Caro fratello mio

Ormai è mattina e non c’è silenzio. Il silenzio c’era stanotte, quando ti agitavi nel letto, insofferente, insonne, quando mi guardavi, seduta accanto a te, la tua mano nella mia, e imploravi con lo sguardo e con le poche parole: cosa faccio, non ce la faccio più, cosa faccio! Ora sei troppo stanco per stare seduto nel letto, ma troppo ammalato per stare sdraiato: sdraiato non riesci a respirare, seduto non hai la forza di rimanere che per pochi secondi. Ti tengo abbracciato a me, fratello mio, ti accarezzo le ossa sporgenti della schiena, il collo esile e i capelli radi e scompigliati, ti tengo abbracciato a me per sostenerti, per consentirti di stare un po’ di più seduto, ma non ti stringo a me. Non ti stringo perché sei così fragile, e non voglio che nel mio abbraccio tu respiri l’addio che non riuscirei a nascondere, non a te, intelligente, sensibile, consapevole. Tu appoggi la tua testa al mio petto e combatti, io sento che combatti. C’è una grossa pietra nell’orto di fianco alla nostra casa. Io ho nove anni e tu diciannove. Io mi siedo sulla grossa pietra a leggere i libri per ragazzi, tanti, tutti quelli in circolazione. Appoggio il libro sulla pietra e ti guardo: tu sei un atleta, ti alleni nel prato di fronte a casa. Mi chiami. Vieni qui, che ti faccio lanciare il disco. Io corro. La guerra è passata sopra la tua prima infanzia come una schiacciasassi, ma adesso sei un bel ragazzo. Mi insegni a lanciare il disco, mi insegni a girare su me stessa. Sono sicura che se provassi ne sarei ancora capace. Brava, l’hai lanciato a nove metri, bravissima!
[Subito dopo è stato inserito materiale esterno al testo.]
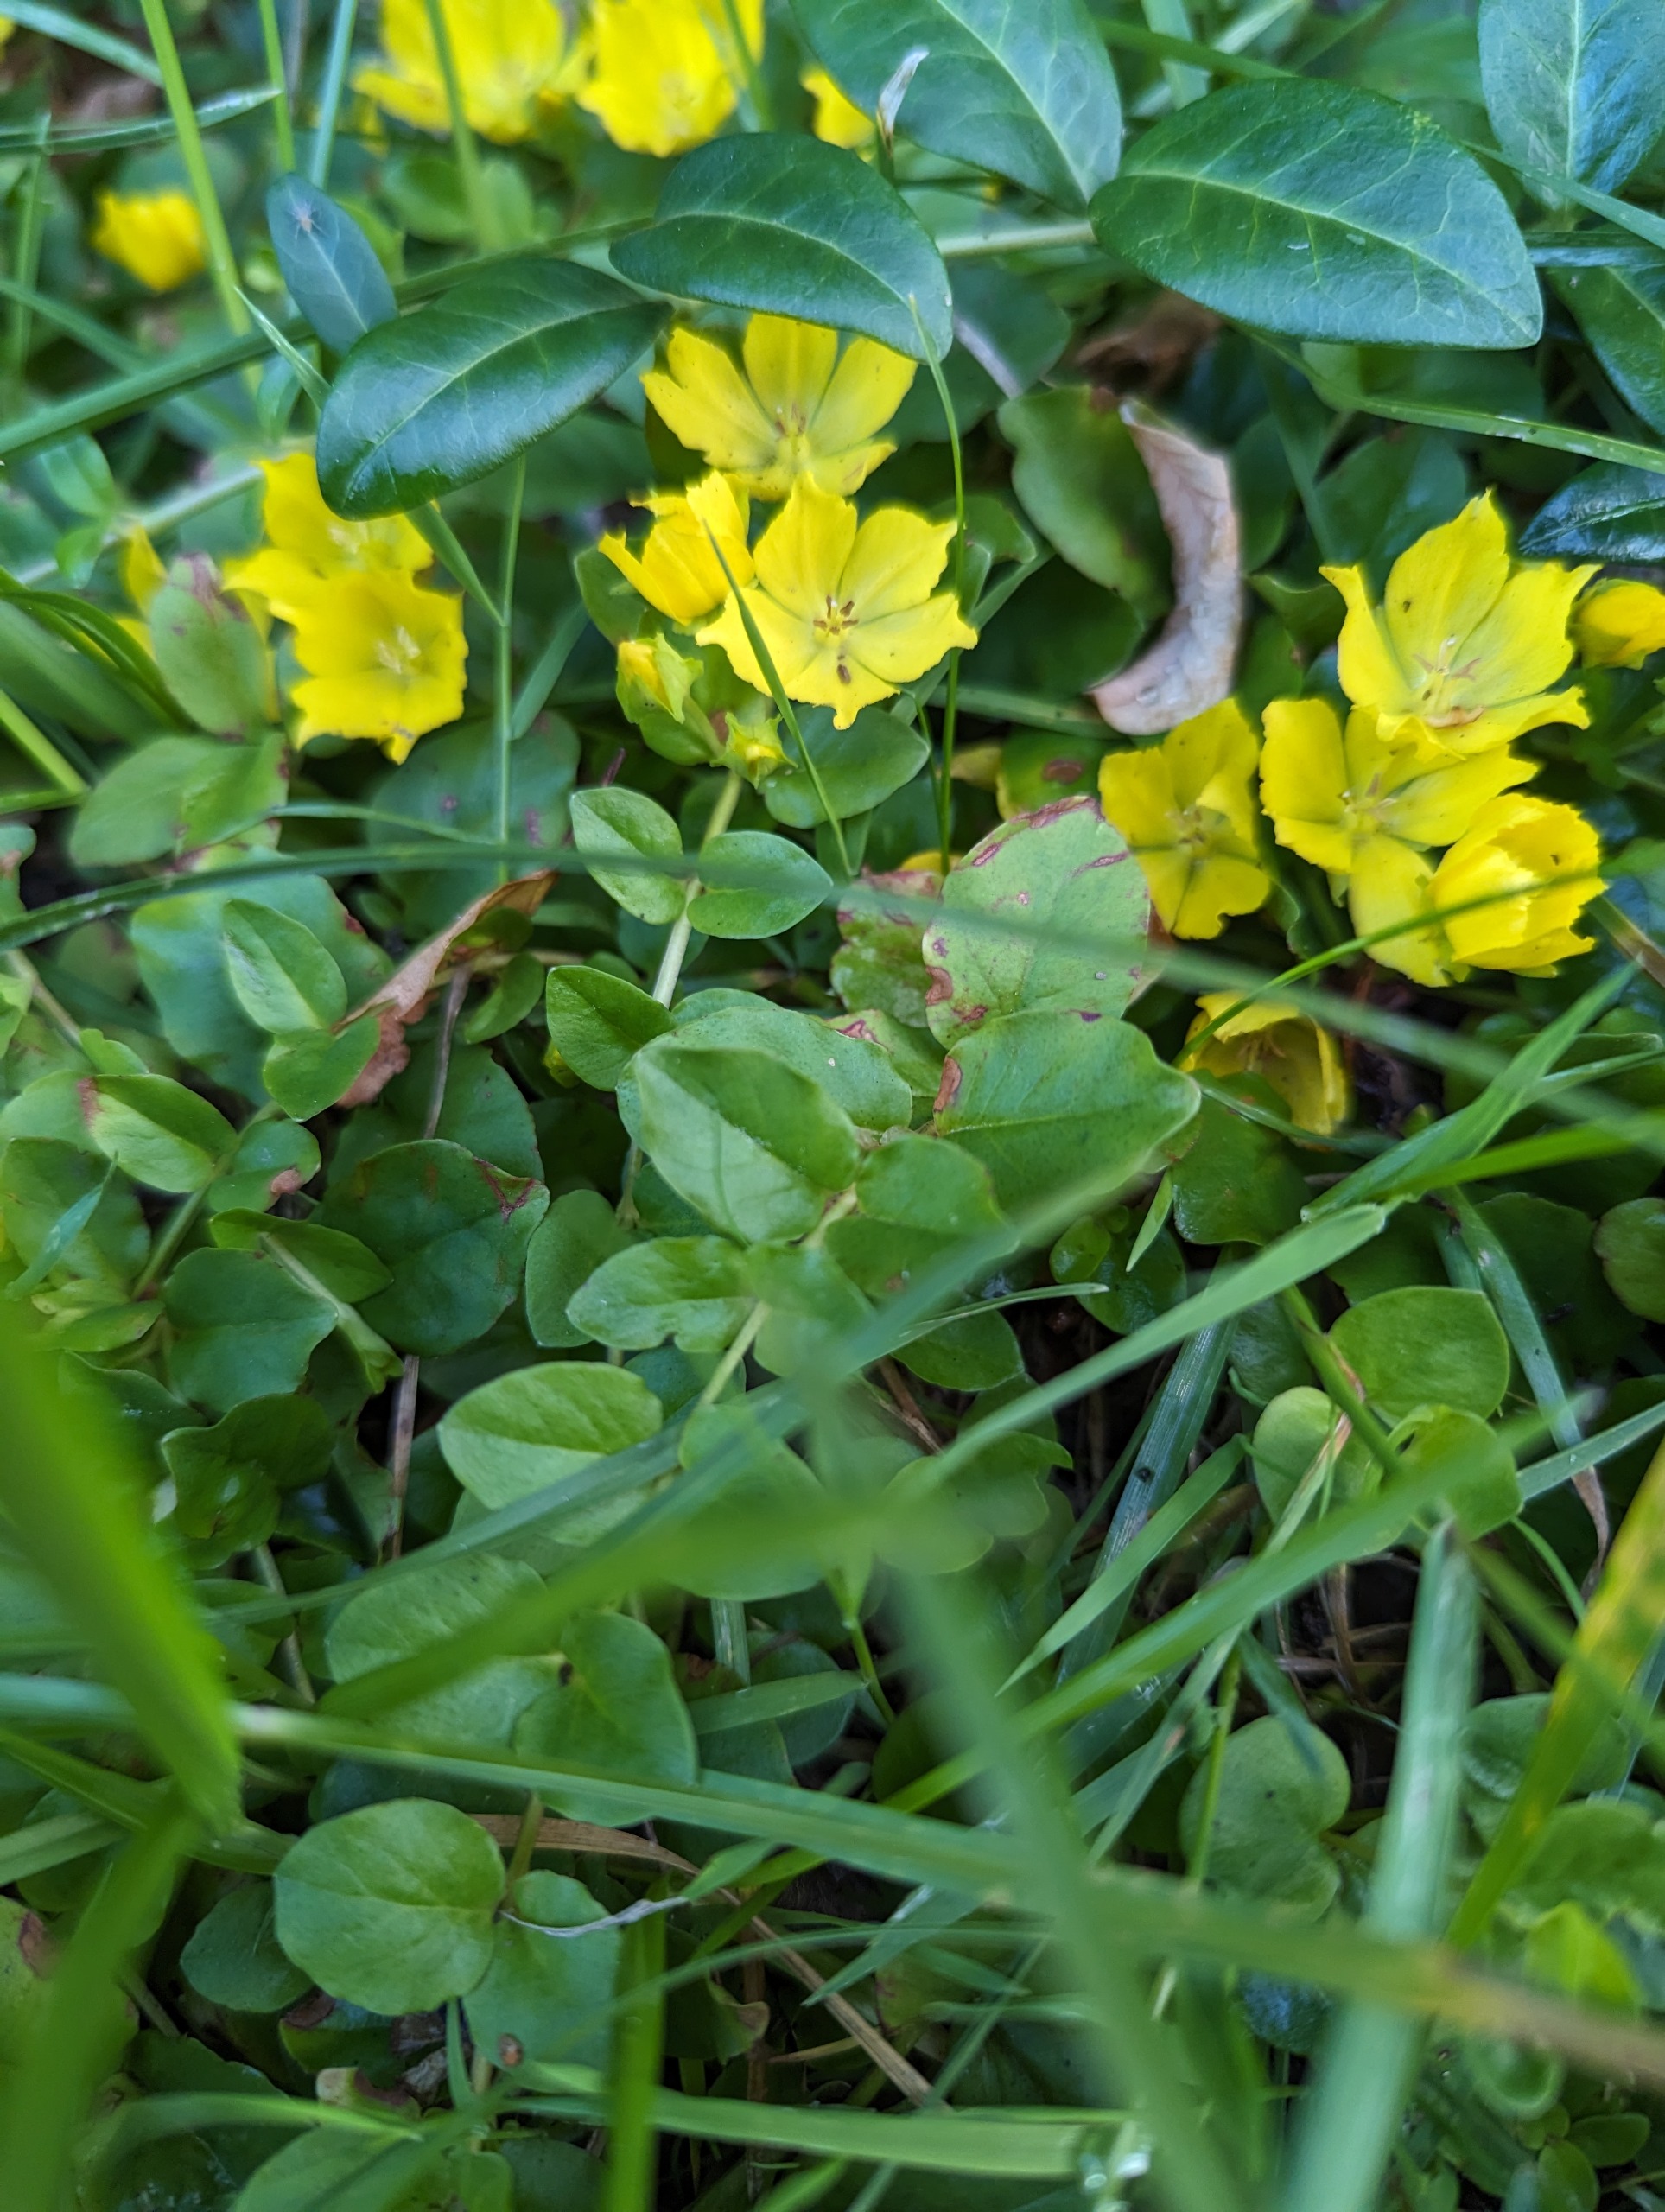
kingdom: Plantae
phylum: Tracheophyta
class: Magnoliopsida
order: Ericales
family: Primulaceae
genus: Lysimachia
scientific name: Lysimachia nummularia
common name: Pengebladet fredløs
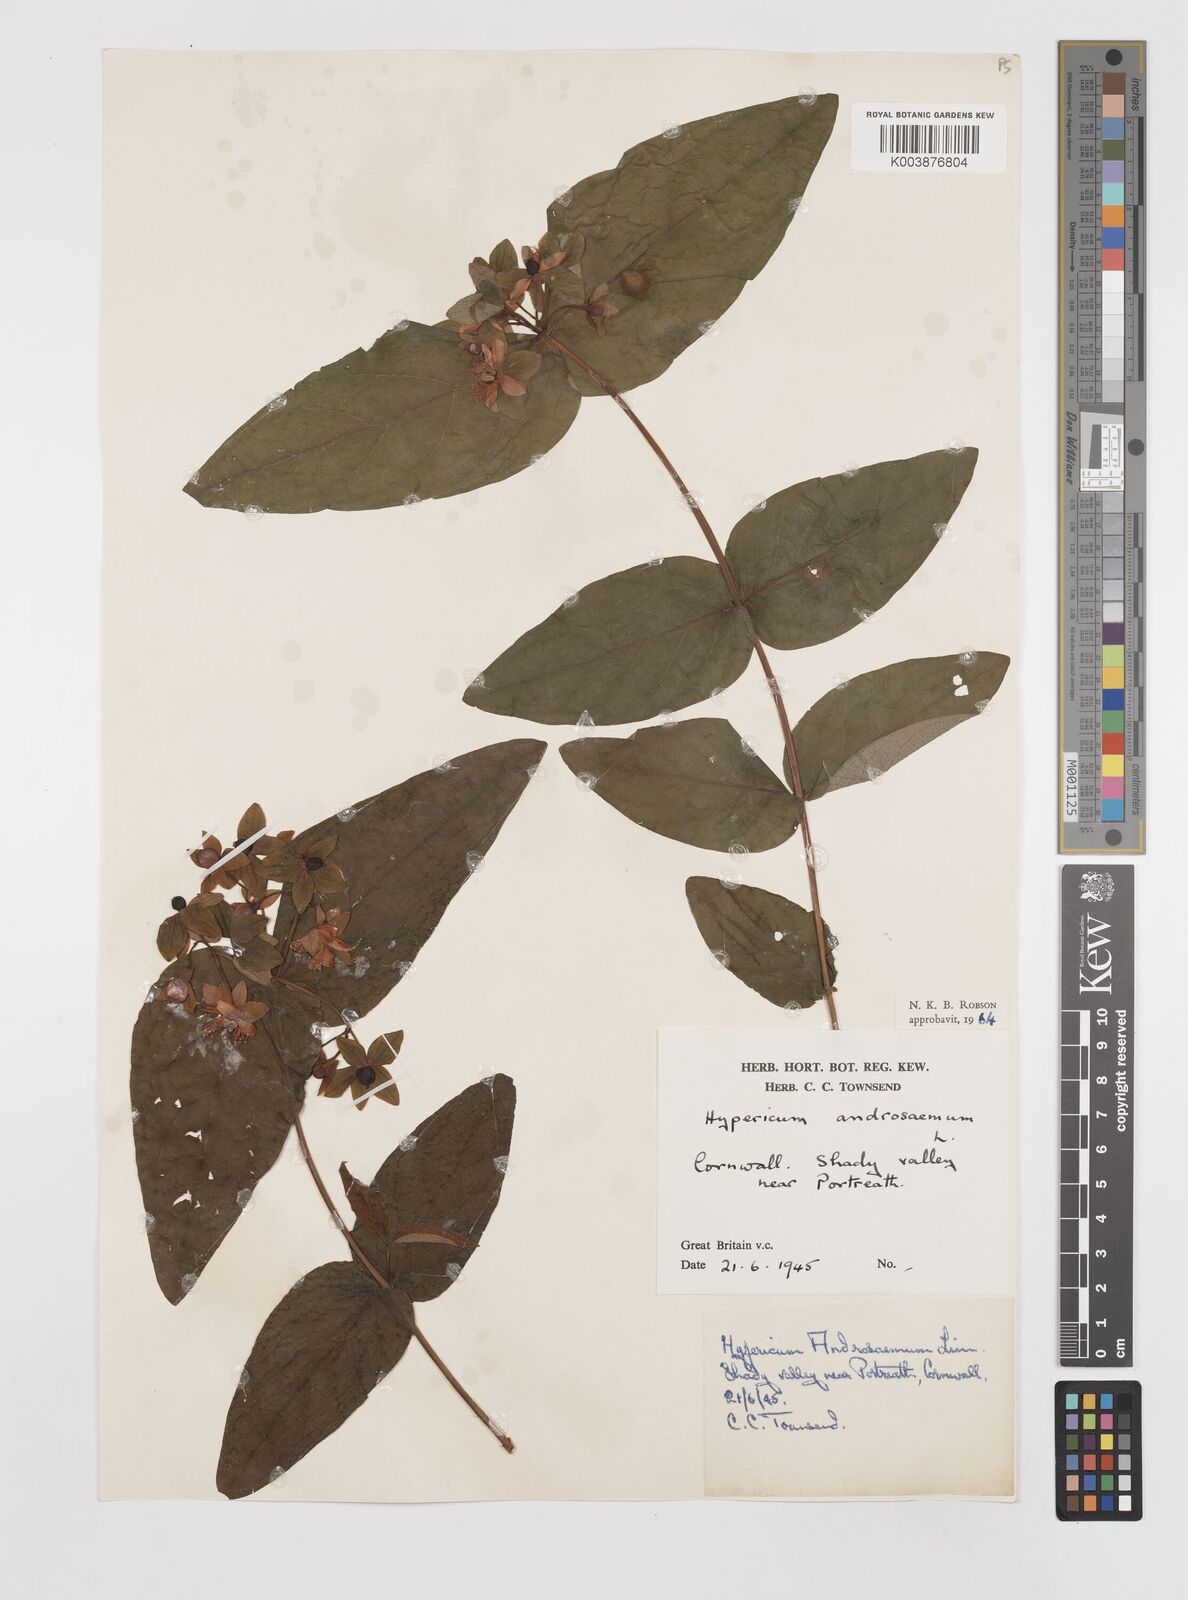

Ma io e te condividiamo anche la passione per la lirica: ascoltiamo l’opera alla radio di sera in cucina e quando c’è qualche opera a teatro a Bergamo prendi la moto e insieme andiamo a vederla. Ricordi quella sera che dovevano dare La Cavalleria Rusticana e I Pagliacci? Avevamo affrontato una vera bufera di neve, in moto, e quando arrivammo a teatro, l’avevano rinviata
.Smetti di sussurrarmi “grazie, grazie di tutto”, smettila! Tocca a me dire grazie di tutto, tocca a me che non dimentico tutto ciò che ho avuto. Non dimentico “La Cavallina Storna”, quando mi aspettavi col Geloso per registrare: tu il narrante, io la madre: O cavallina, cavallina storna, tu che portavi colui che non ritorna.....” Non dimentico la moto “dai salta su che ti porto a fare un giro” Non dimentico tutto il tempo che tu mi hai dedicato, perciò smetti di ringraziarmi. Rimaniamo qui, così, diamoci tutto ciò che è ancora possibile, ce lo dobbiamo, perché più di così non esiste. Fingiamo che non stia accadendo nulla, fingiamo che non sia, oggi, l’ultimo giorno della tua vita.